Yo adoraba a Jaidev porque tenía las mejillas enjutas y los mechones de pelo negro le llegaban hasta la cintura. Solía sentarse como un Buda cuando íbamos a verlo, con las manos tostadas por el sol sobre sus huesudas rodillas. Siempre estaba cubierto por una especie de polvo blanco porque solía revolcarse por la tierra seca, como los elefantes hacen para limpiarse.
Cuando sus ojos se abrieron a través de esa costra blanca, se mostraron animados en un secreto y vivo fuego negro.
– ¡Nupi viene con el maestro Ti! -exclamó mientras extendía los brazos para saludarnos.
– ¿Y quién es esta pequeña chapatti? -preguntó antes de sacarle la lengua al bebé, que movió los brazos y las piernas a modo de respuesta.
Él sabía a lo que íbamos; aceptó nuestras monedas y luego extendió los dedos de Sofía como una estrella de mar. Le cayó polvo de la cabeza cuando la levantó de repente para mirarnos con sorpresa.
– ¡Una brahmán! -exclamó.
Se inclinó para verla mejor y cayó en trance para descubrir que había sido una princesa hindú secuestrada por un califa musulmán hacía más de quinientos años.
– Fue preciosa y muy lista, y pudo volver a casa al final -nos dijo. Levantó las manos en un gesto aleccionador antes de continuar-. Ésa es la razón por la que la pequeña Sofía siempre está mirando a su alrededor.
Nupi quedó complacida con ese veredicto, por lo que le dio otra moneda de cobre como propina.
– Y todo el mundo la quería -nos dijo cuando ya nos íbamos.

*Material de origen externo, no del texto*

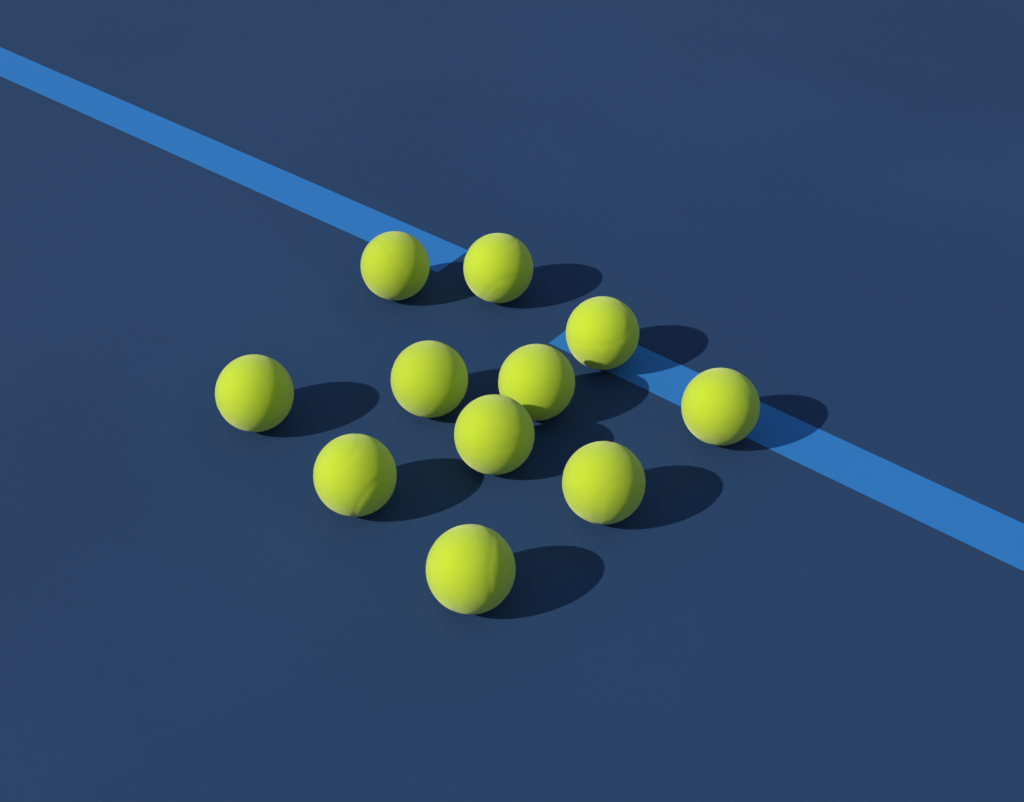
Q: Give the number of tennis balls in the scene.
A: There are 11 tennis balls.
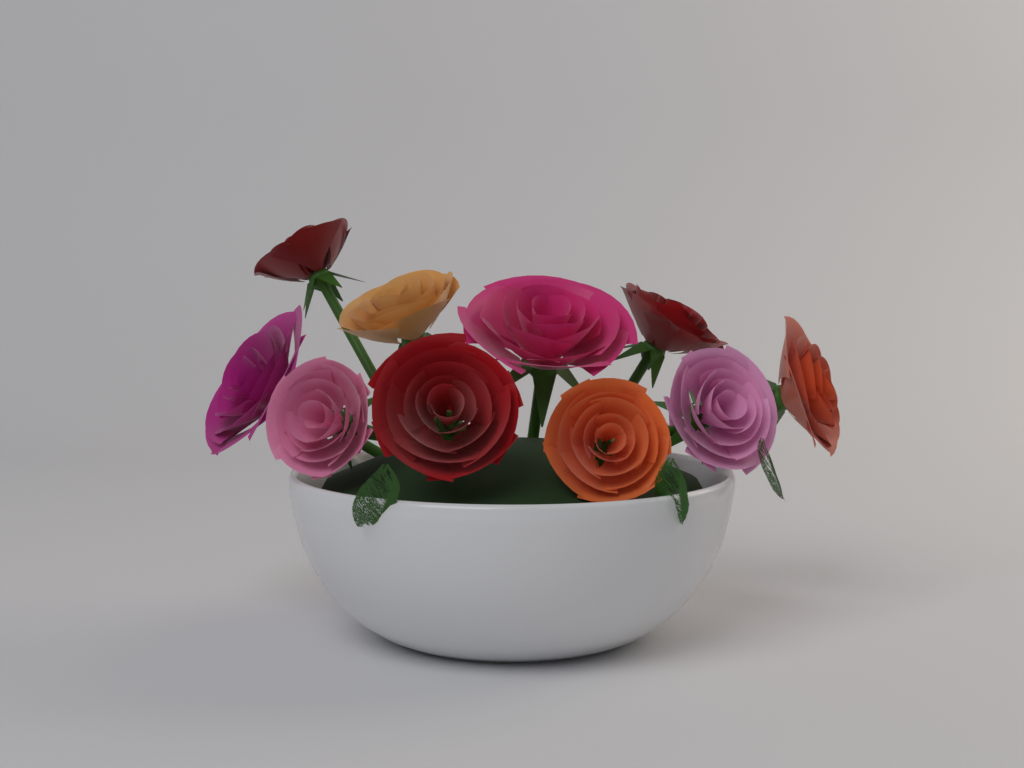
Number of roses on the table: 10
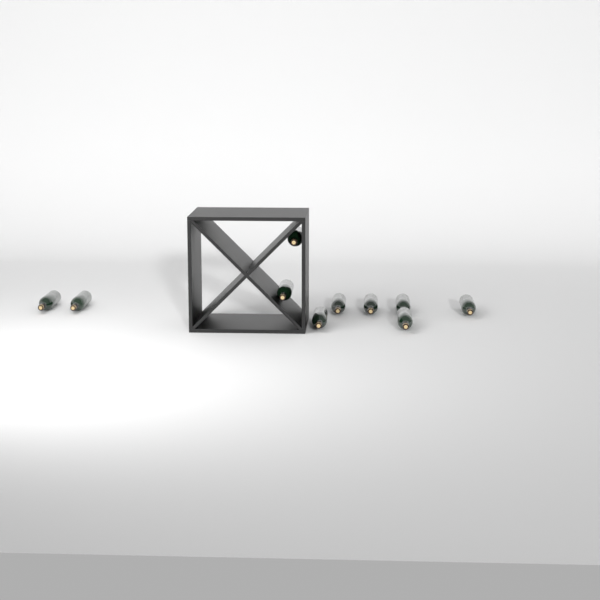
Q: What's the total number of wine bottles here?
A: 10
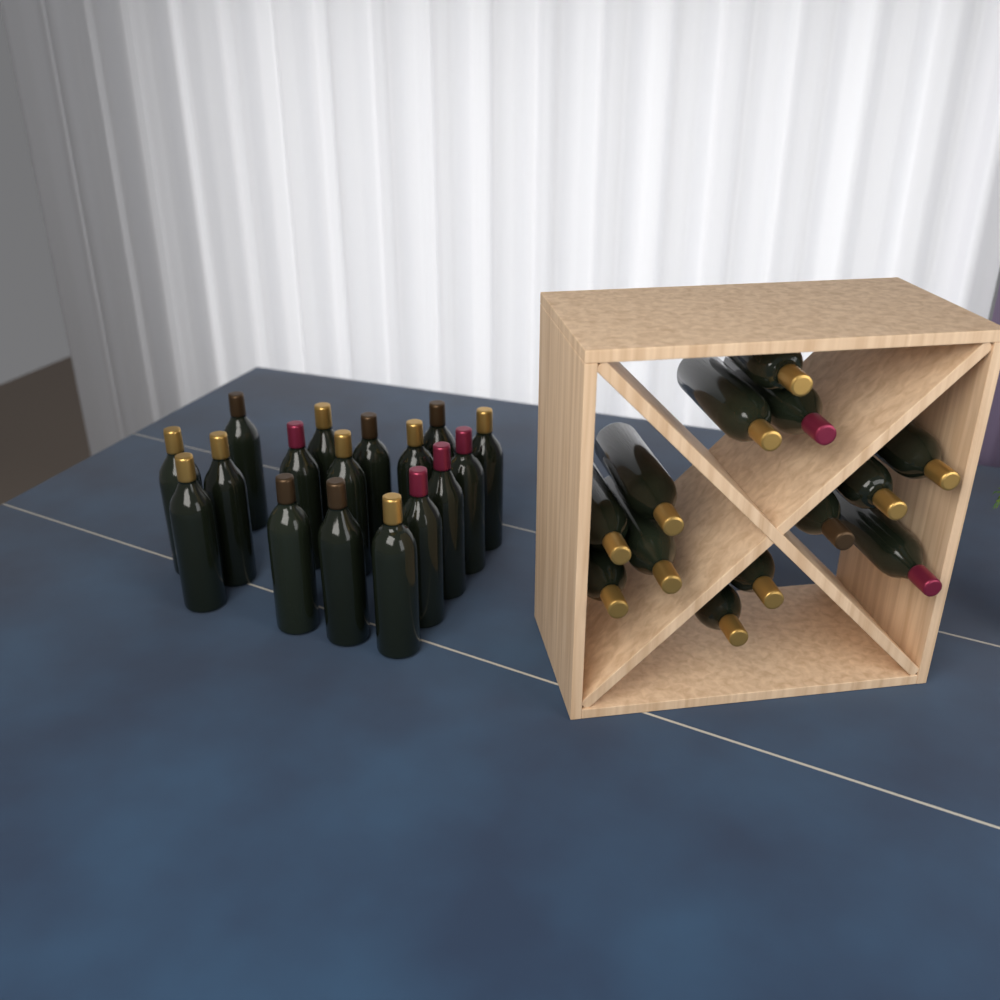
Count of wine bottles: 30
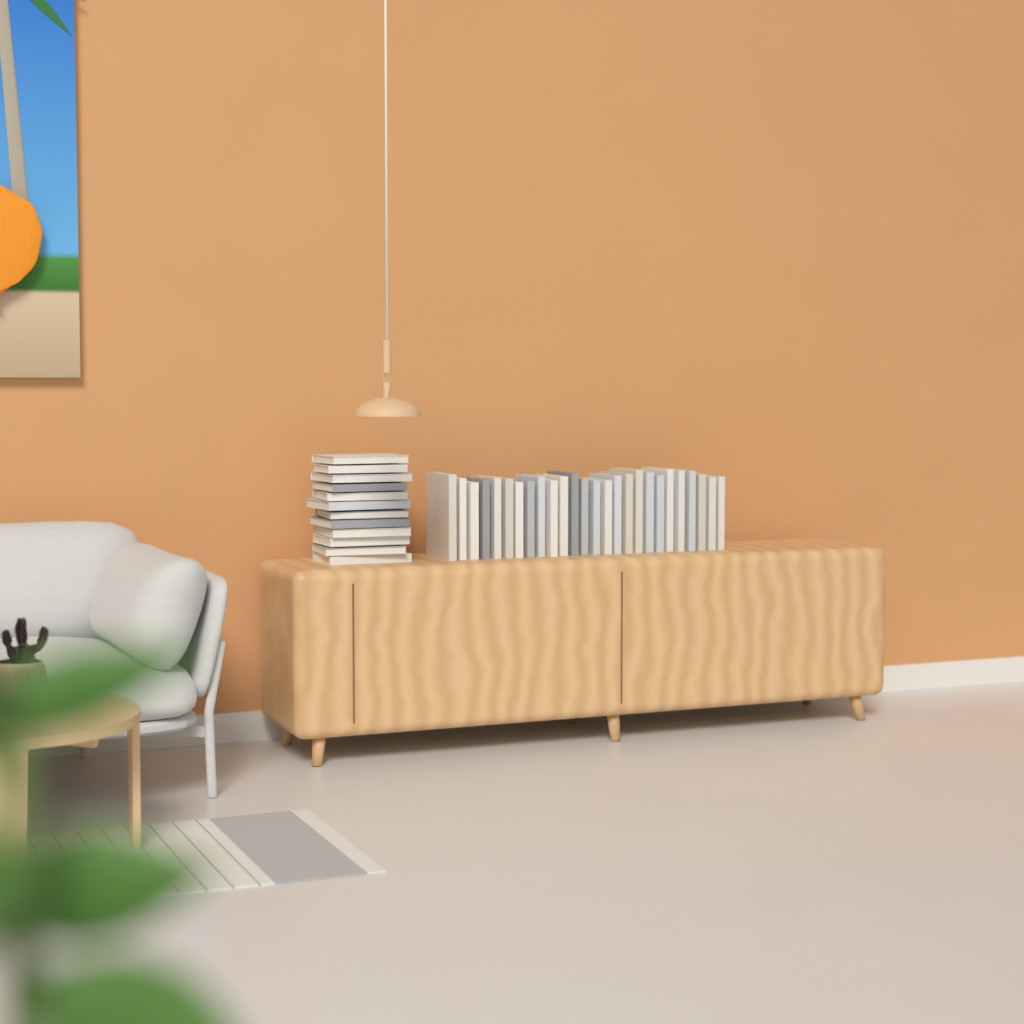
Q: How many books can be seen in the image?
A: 38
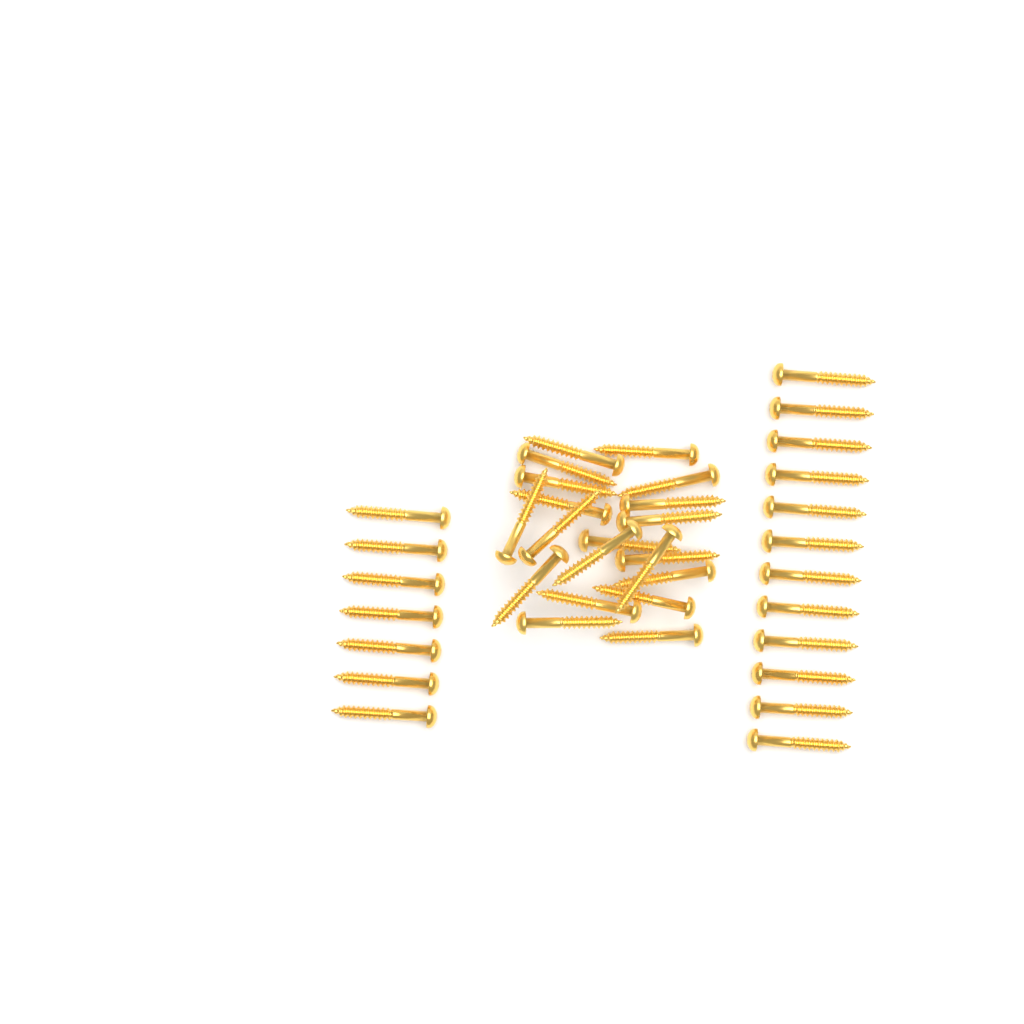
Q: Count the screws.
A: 39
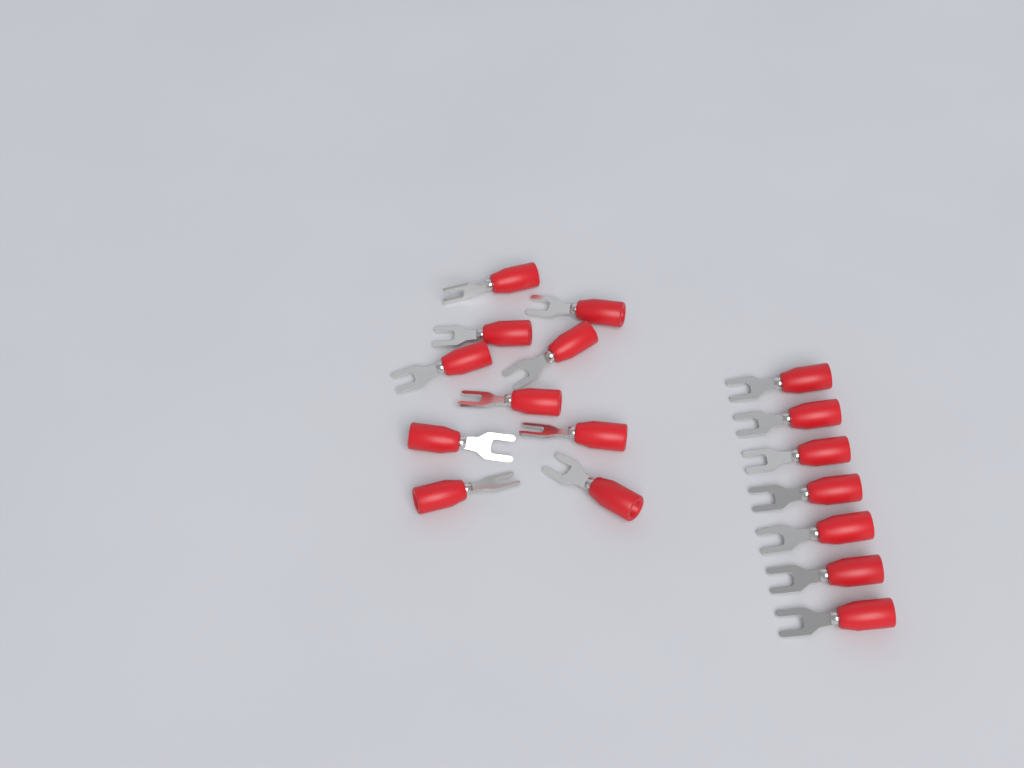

Mi padre resopló cuando Nupi le contó lo que Jaidev había dicho. Le dijo a nuestra cocinera que la pequeña miraba a su alrededor todo el tiempo porque aprendía todo lo que la rodeaba: las cosas importantes, como que necesitaba dormir y abrazos, y las pequeñas cosas también, como que el arroz se pegaba cuando lo aplastaba con los dedos y las «extrañas creencias de algunos miembros de la casa».
Nupi se enfadó cuando se refirió a ella con ese último comentario y a partir de entonces hablaría irónicamente de sus «extrañas creencias» siempre que mostraba su certeza respecto a algún tema, ya fuera importante o una nimiedad. Pero yo sé muy bien que la crítica de papá en el fondo le gustó, porque significaba que él la consideraba parte de la familia.
«Todo está fuera de mí, y aun así entra en mí cuando lo miro o lo toco.»
Eso es lo que a mí me parecía que pensaba Sofía cuando observaba el mundo, porque eso es lo que yo pensaba cuando la miraba a ella y aún no sabía cuál era la diferencia entre ella y yo; no desde un punto de vista adulto, con unos límites claros a mi alrededor.
A veces chillaba de felicidad cuando veía un pinzón alzando el vuelo desde la valla de madera de nuestra veranda, o cuando algún insecto de patas largas sobrevolaba por encima de un charco del jardín. Papá dijo que yo había sido igual. A mí me encantaba que nos pareciéramos tanto y me abrazaba a ese conocimiento cuando me sentía solo. Los dos éramos hijos de mamá y papá, y eso no podría cambiarlo nadie.